Thursday, July 5, 2012

Termites, and Beetles, and Hohokam Houses... OH MY!!!

Along the outside trail at Pueblo Grande Museum, visitors encounter two small clusters of replica Hohokam dwellings.  The Hohokam people mostly lived around the main platform mound when they inhabited this area, and the replica houses give guests a chance to see what life was like roughly one thousand years ago.  The houses are in two distinct styles from two distinct eras of Hohokam history.

The first series of homes along the trail are the adobe compound replicas.  The adobe compound houses are the more recent style, dating from 1150 AD to 1450 AD.  They are rectangular and, when compared to earlier models, used less wood for their construction.  Adobe compounds at Pueblo Grande could contain up to seventeen rooms and were shared by extended families.

Further down the trail are the pithouse replicas.  This style dates all the way back to 450 AD.  The pithouses are one room structures built over shallow pits in order to keep the home cooler during the summer months.  While both styles protect their inhabitants from the outside natural forces like heat, rain, and wind, there is destructive force that threatens to destroy their residences from the inside: insects. Termites and Powder-Post Beetles can cause serious structural damage, and so the houses must be fumigated to preserve them, ensure their stability, and preserve the safety of guests. 


Look at all of that delicious wood for termites to eat.



This is what we want to prevent from happening in the future.

On this day, my job was help to prepare the two houses open to the public for fumigation by removing all of the items inside them.  Since guests are allowed and encouraged to handle these replica household items, we did not want them to become covered in dangerous chemicals (which is a good thing, in my humble opinion).  The houses are filled with replica pots, fabrics, baskets, tools, and other authentic looking items.
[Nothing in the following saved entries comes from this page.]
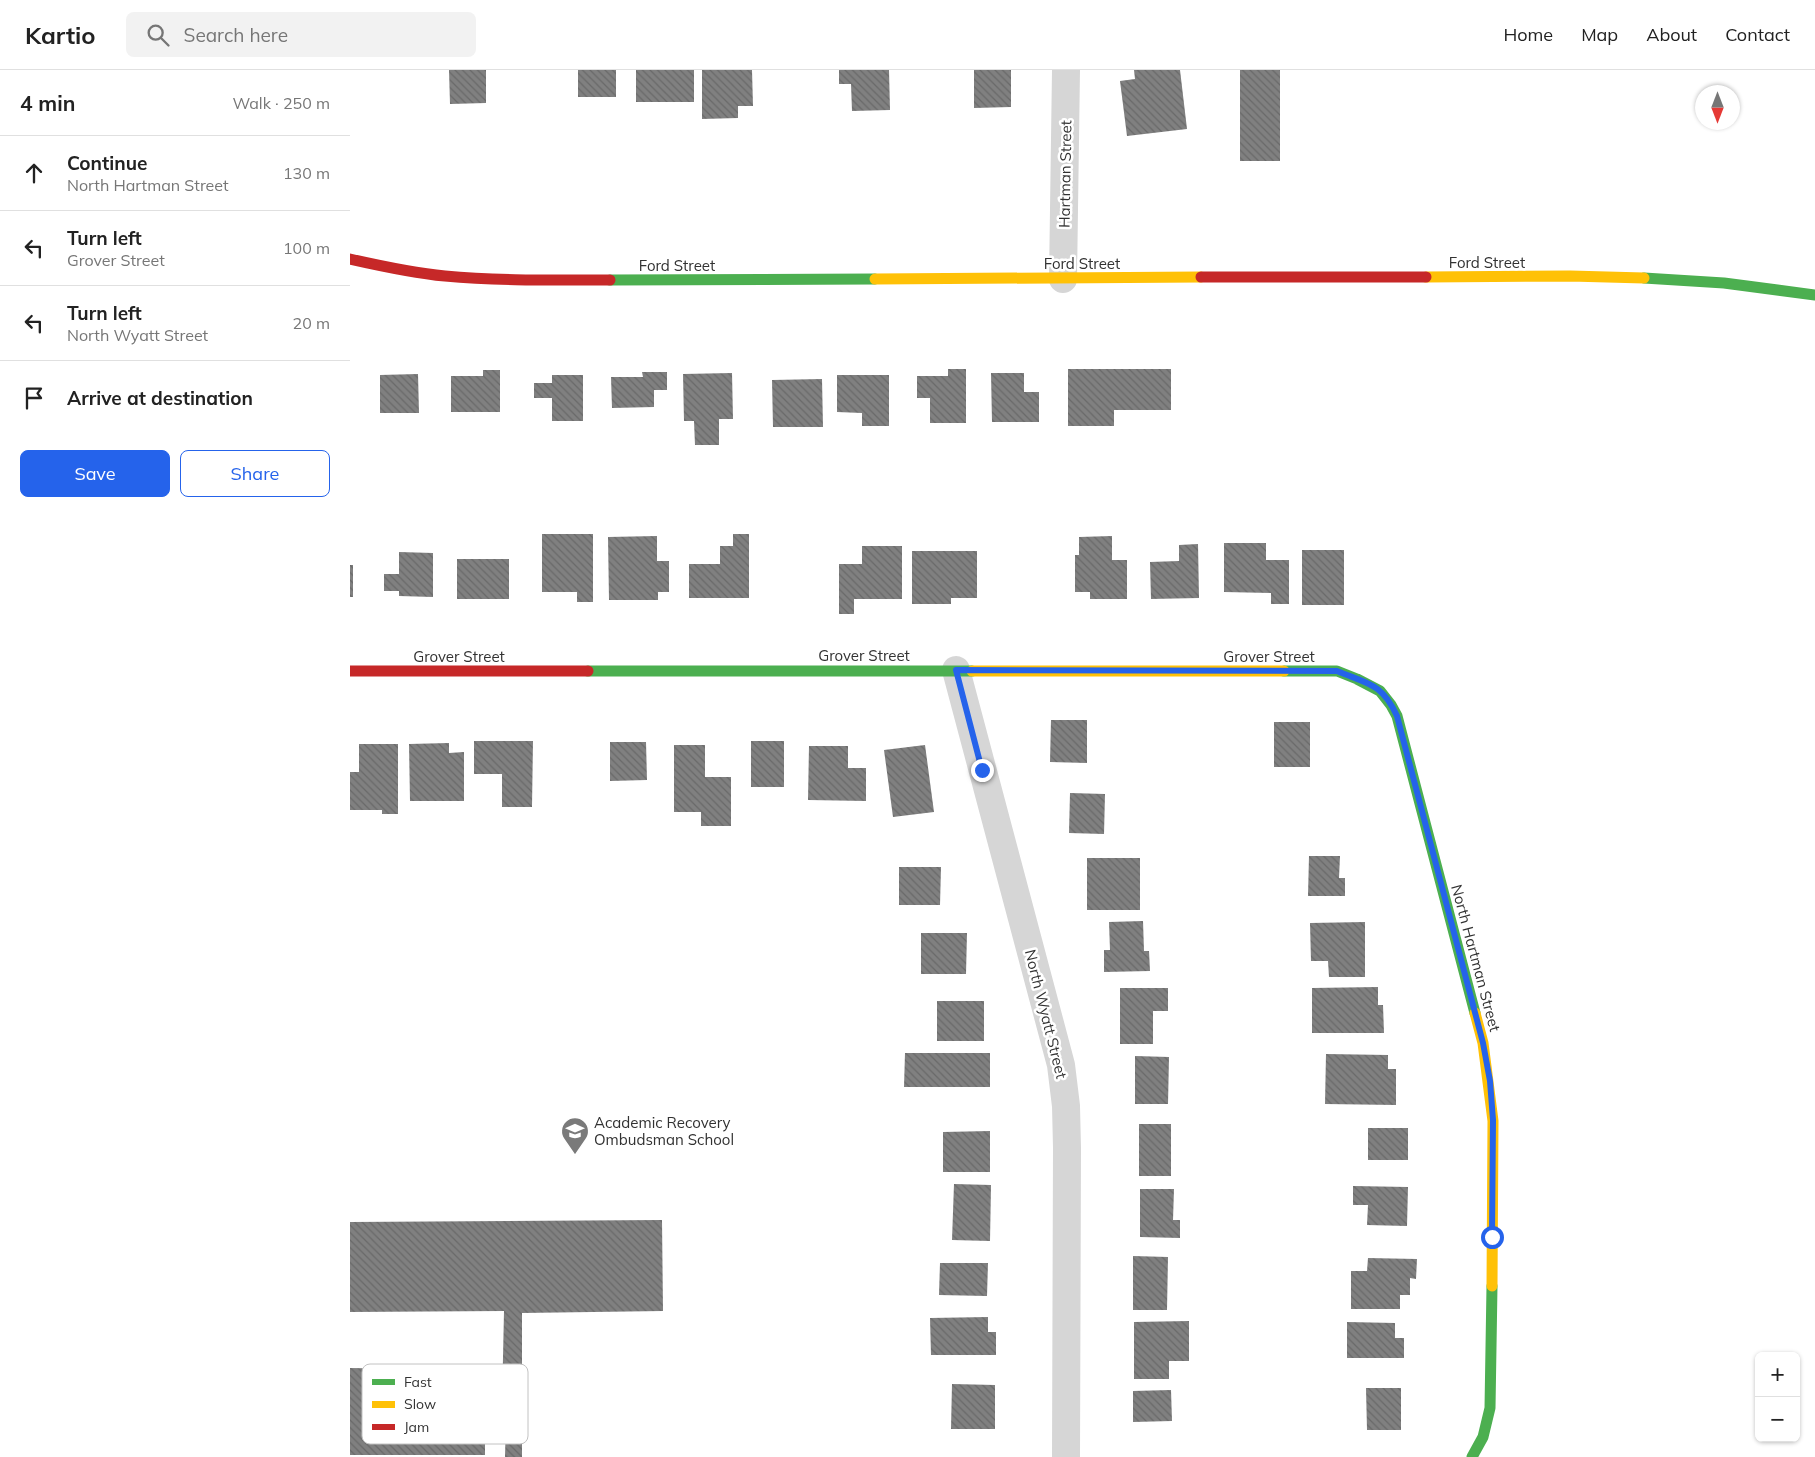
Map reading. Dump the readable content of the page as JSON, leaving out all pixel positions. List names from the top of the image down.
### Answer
{
  "streets": {
    "street": [
      "Hartman Street",
      "Ford Street",
      "Grover Street",
      "North Hartman Street",
      "North Wyatt Street"
    ]
  },
  "crossings": [
    ["Hartman Street", "Ford Street"],
    ["Grover Street", "North Hartman Street"],
    ["Grover Street", "North Wyatt Street"]
  ],
  "places": {
    "school or university": ["Academic Recovery Ombudsman School"]
  },
  "legend": ["Fast", "Slow", "Jam"],
  "north": "bottom",
  "page": {
    "header": "Kartio",
    "search": "Search here",
    "nav": [
      "Home",
      "Map",
      "About",
      "Contact"
    ],
    "heading": ["4 min", "Walk · 250 m"],
    "list": [
      ["Continue", "North Hartman Street", "130 m"],
      ["Turn left", "Grover Street", "100 m"],
      ["Turn left", "North Wyatt Street", "20 m"],
      "Arrive at destination"
    ],
    "buttons": ["Save", "Share"],
    "map_buttons": ["+", "−"]
  }
}
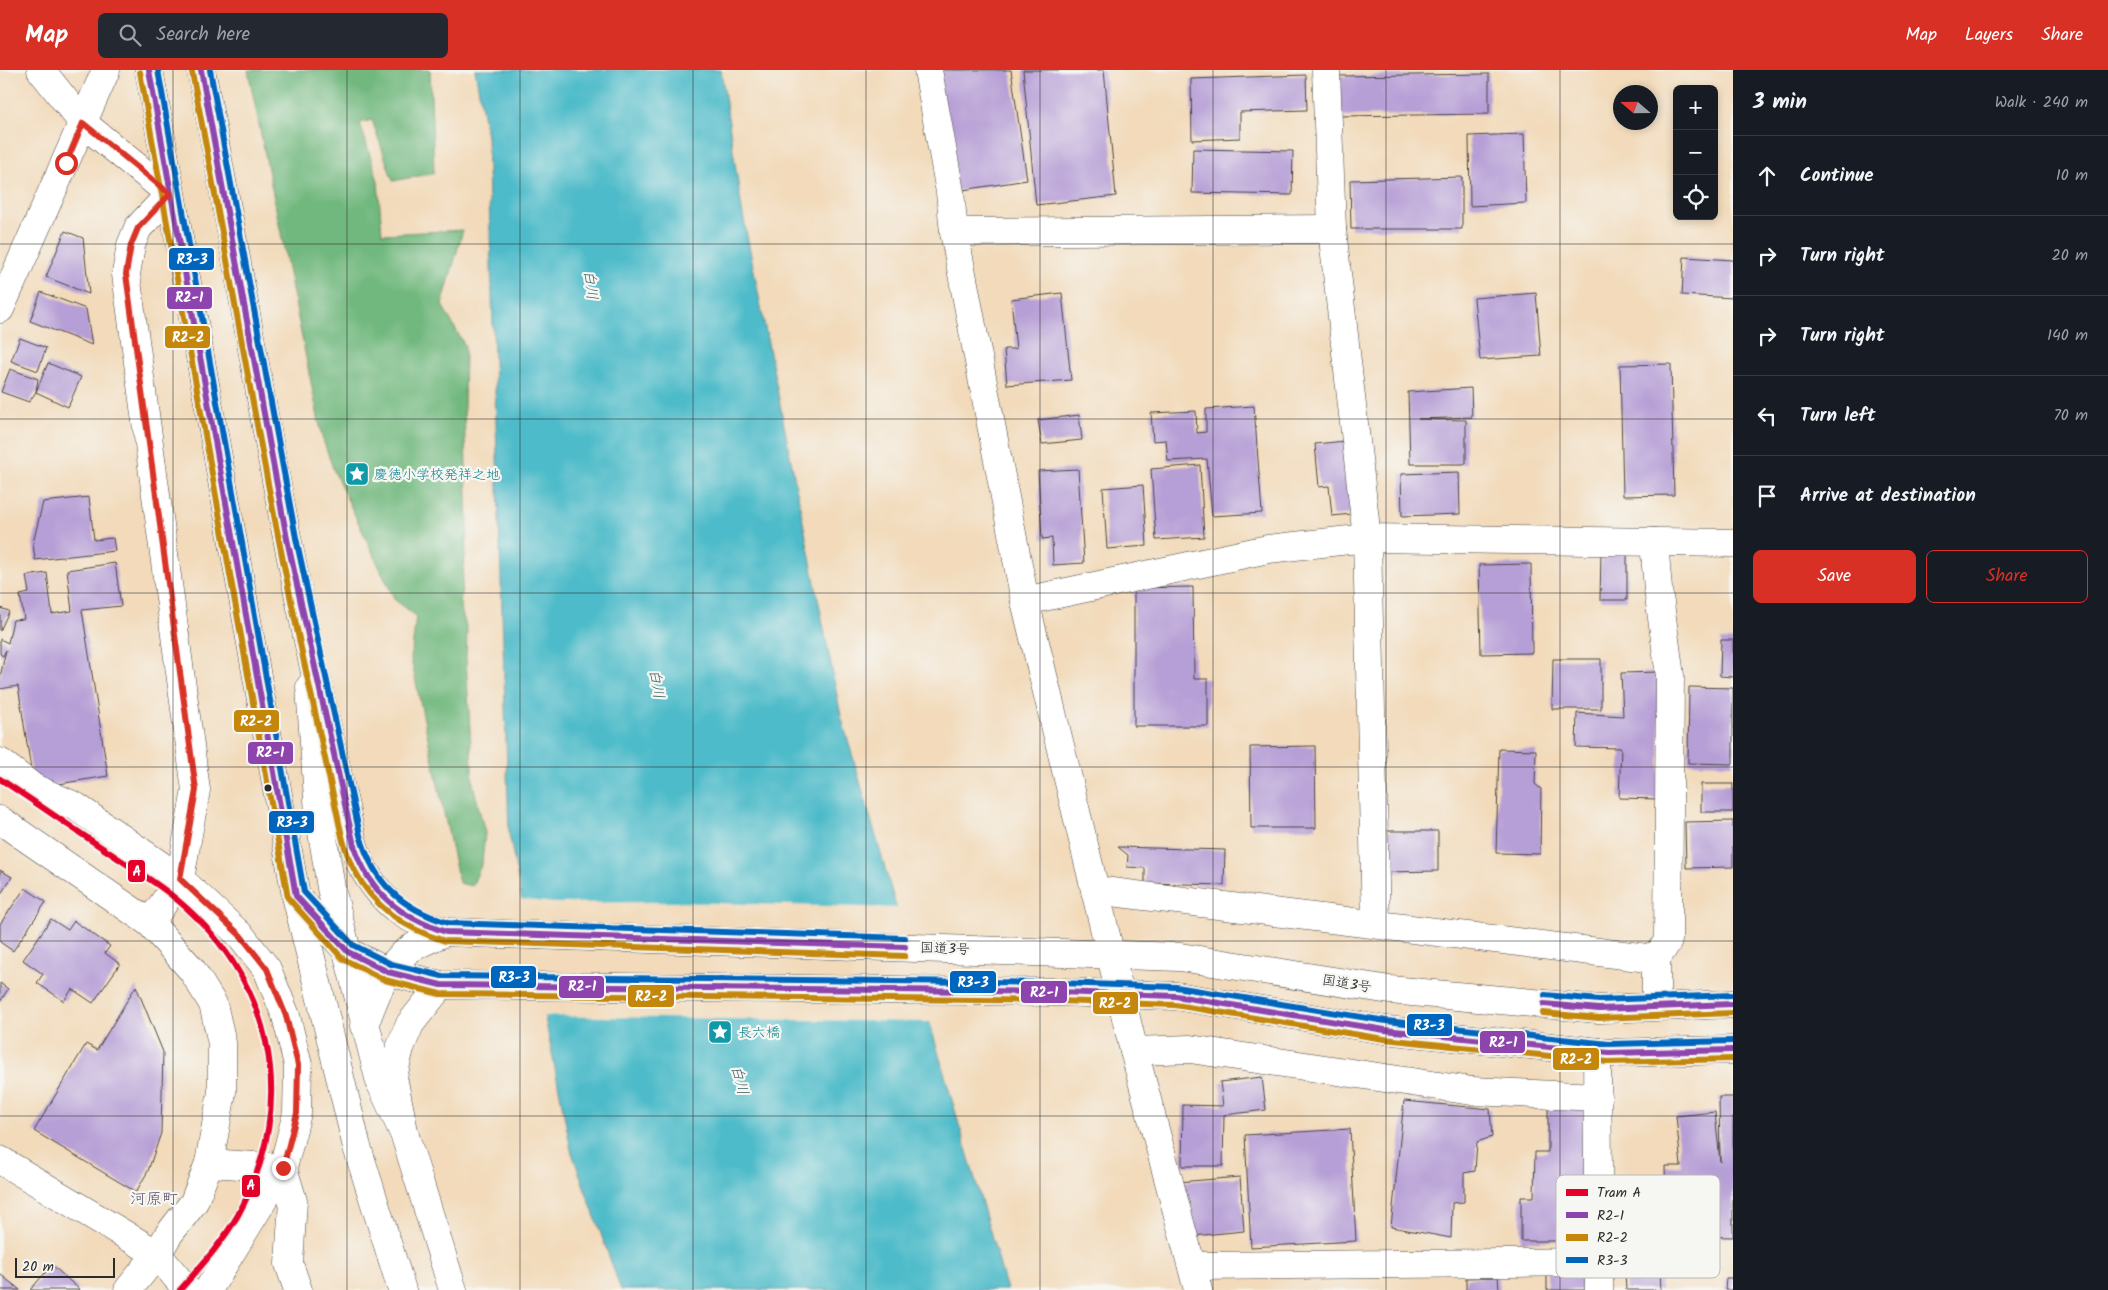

These were the items we needed to remove.


We loaded all of the items into boxes. We also had to be careful where we stuck our hands, just in case any desert creatures, like spiders or scorpions, were hiding in the pots, seeking refuge from the blistering sun.

 

We placed all of the boxes, and larger items that would not fit into boxes, in a hidden storage room.

Luckily, the boxes were not too heavy.
Safe and sound in storage.
After we finished moving everything, we swept the structures and moved some of the larger items, like metates, outside of the houses away from the walls to make room for the exterminators to work.

Almost done!

I am thankful we have modern techniques for eliminating pests in a quick and efficient manner.  It would be interesting to see how the Hohokam dealt with destructive insects since I doubt they sealed off their homes and fumigated them.

Clearing the houses was a quick but necessary job.  It is just one of the many little tasks that help keep the museum clean, safe, and functioning. The houses reopened in a few days, and they are cleaner than ever. Please come and check them out along with the rest of the ruins and exhibits at Pueblo Grande Museum!